Reference model for measuring drug combination effects

In toxicodynamics and pharmacodynamics, Loewe additivity (or dose additivity) is one of several common reference models used for measuring the effects of drug combinations.

== Definition ==
Let $d_1$ and $d_2$ be doses of compounds 1 and 2 producing in combination an effect $e$. We denote by $D_{e1}$ and $D_{e2}$ the doses of compounds 1 and 2 required to produce effect $e$ alone (assuming this conditions uniquely define them, i.e. that the individual dose-response functions are bijective).
$D_{e1}/D_{e2}$ quantifies the potency of compound 1 relatively to that of compound 2.
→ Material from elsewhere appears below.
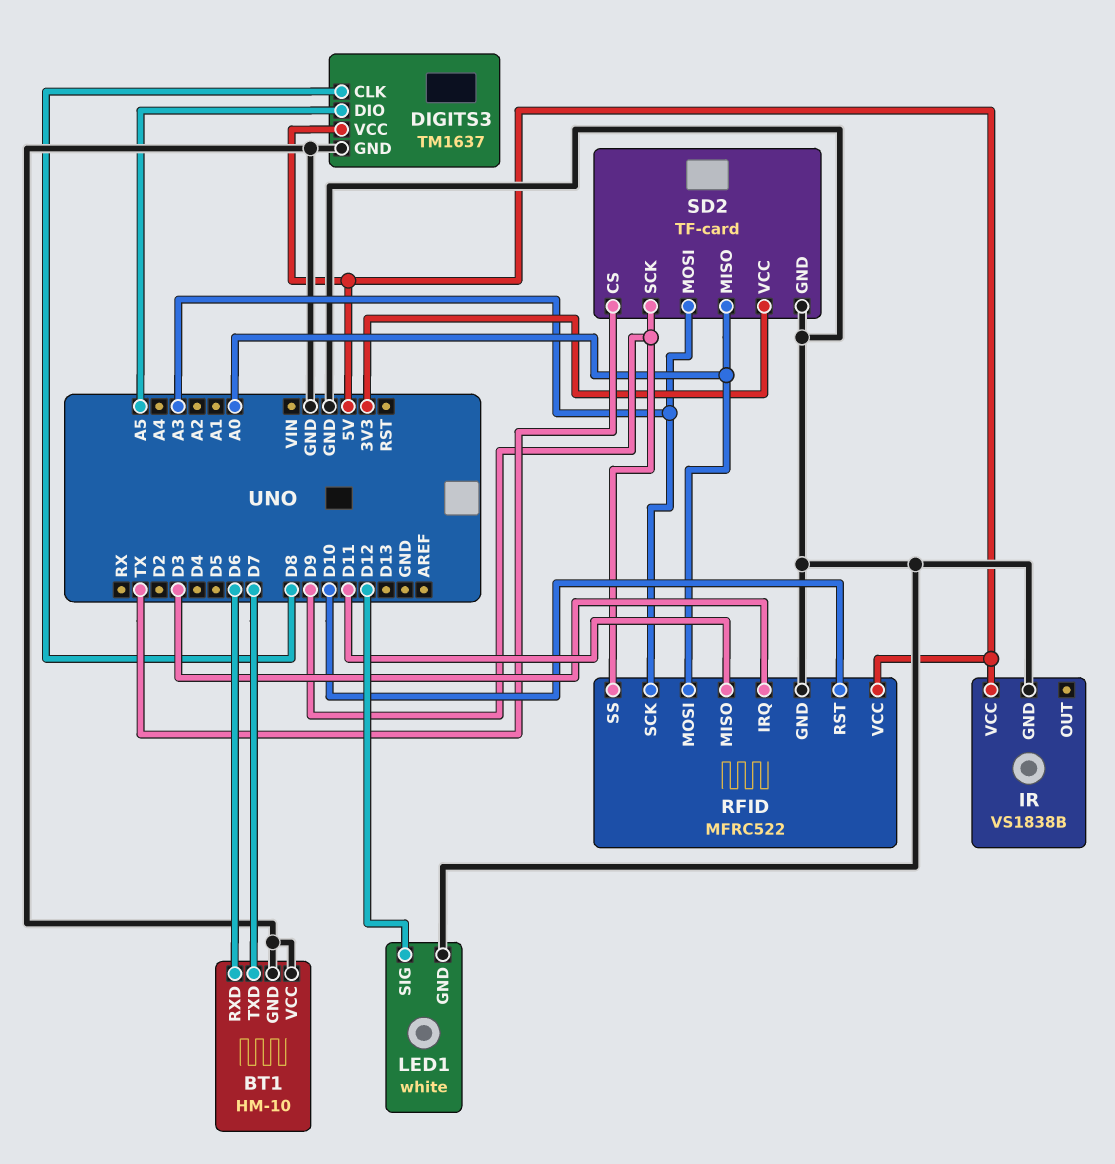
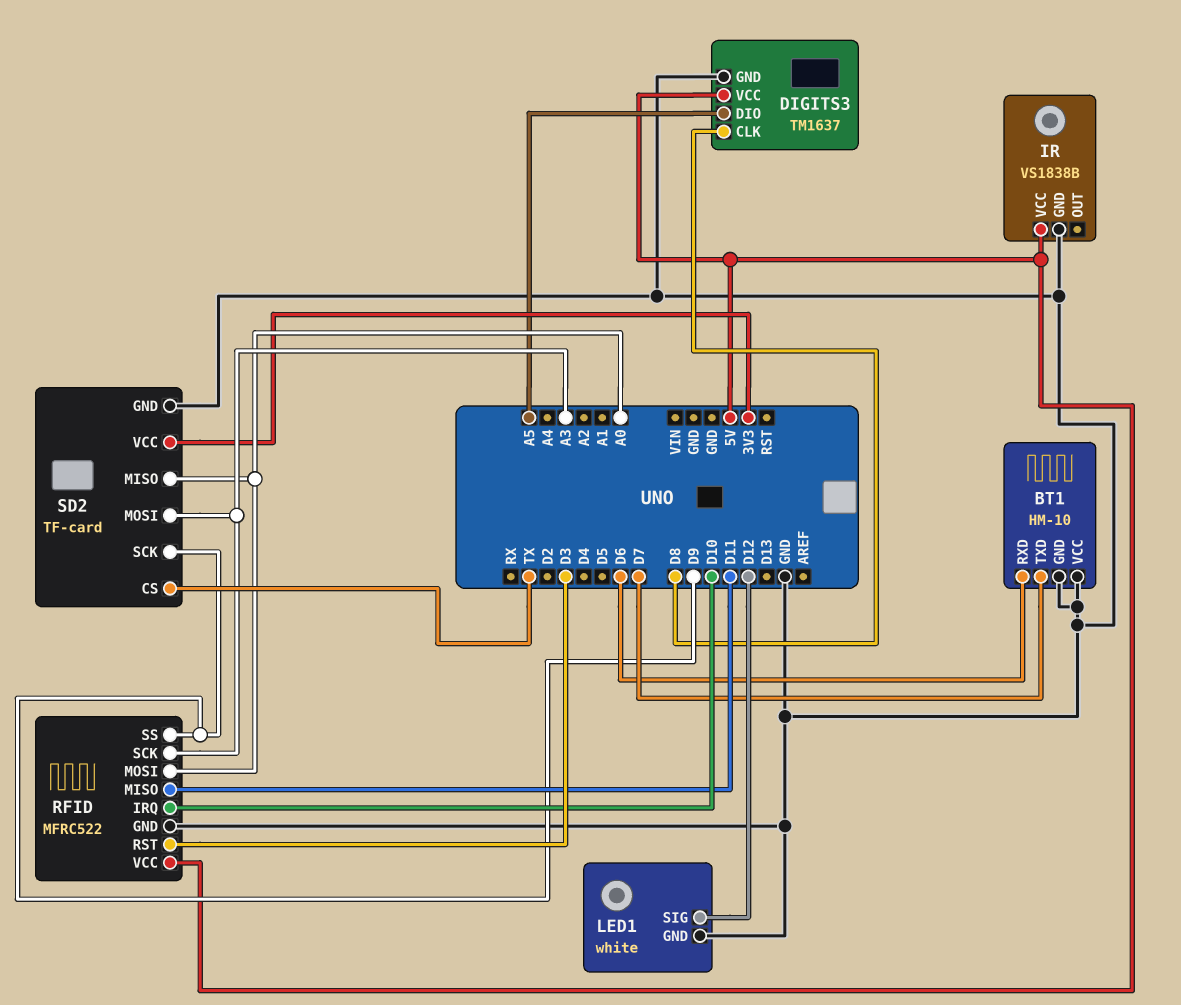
RFID pin IRQ: D3 -> D10
RFID pin RST: D10 -> D3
$d_2 D_{e1}/D_{e2}$ can be interpreted as the dose $d_2$ of compound 2 converted into the corresponding dose of compound 1 after accounting for difference in potency.

Loewe additivity is defined as the situation where $d_1 + d_2 D_{e1}/D_{e2} = D_{e1}$ or
$d_1 / D_{e1} + d_2/D_{e2} = 1$.

Geometrically, Loewe additivity is the situation where isoboles are segments joining the points $(D_{e1},0)$ and $(0,D_{e2})$ in the domain $(d_1,d_2)$.
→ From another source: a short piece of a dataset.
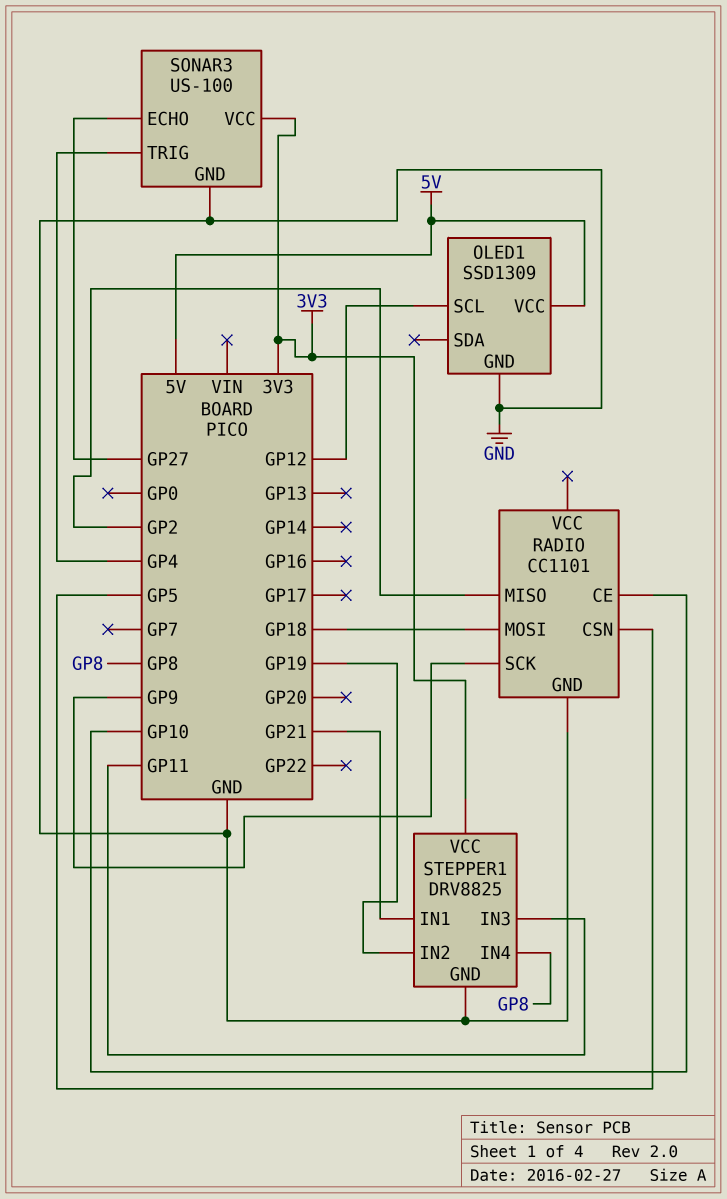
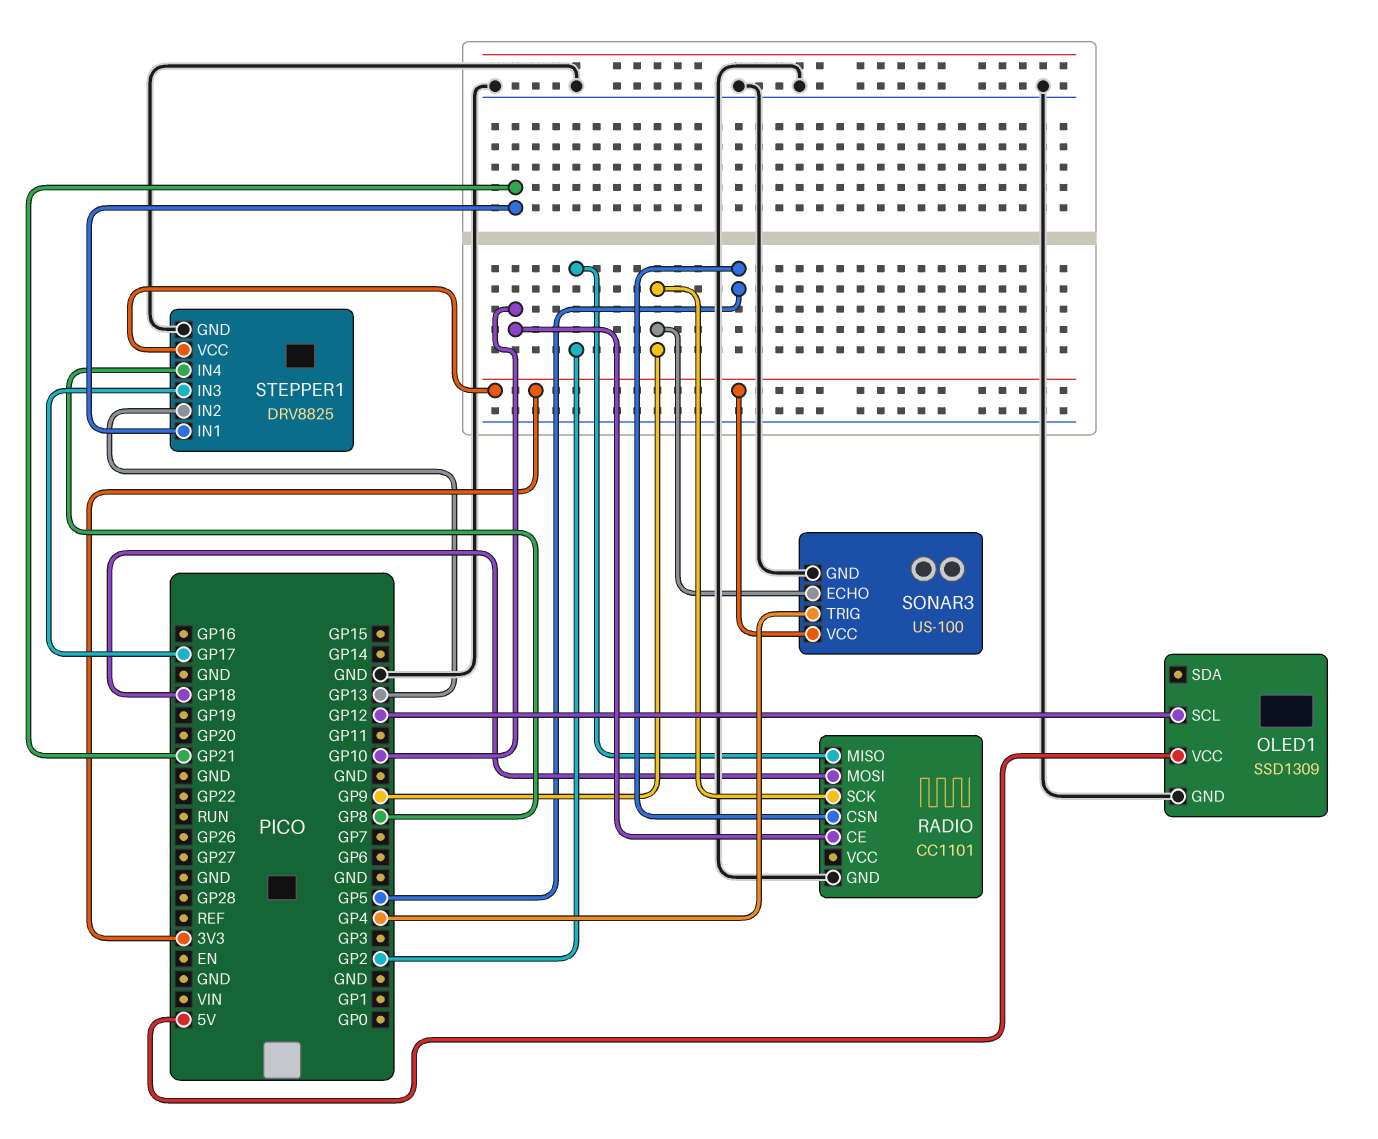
SONAR3 pin ECHO: GP27 -> GP9
STEPPER1 pin IN2: GP19 -> GP13
STEPPER1 pin IN3: GP11 -> GP17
If we denote by $f_1(d_1)$, $f_2(d_2)$ and $f_{12}(d_1,d_2)$ the dose-response functions of compound 1, compound 2 and of the mixture respectively, then dose additivity holds when
$\frac{d_1}{f_1^{-1}(f_{12}(d_1,d_2))} + \frac{d_2}{f_2^{-1}(f_{12}(d_1,d_2))} = 1$

== Testing==

The Loewe additivity equation provides a prediction of the dose combination eliciting a given effect. Departure from Loewe additivity can be assessed informally by comparing this prediction to observations. This approach is known in toxicology as the model deviation ratio (MDR).

This approach can be rooted in a more formal statistical method with the derivation of approximate p-values with Monte Carlo simulation, as implemented in the R package MDR.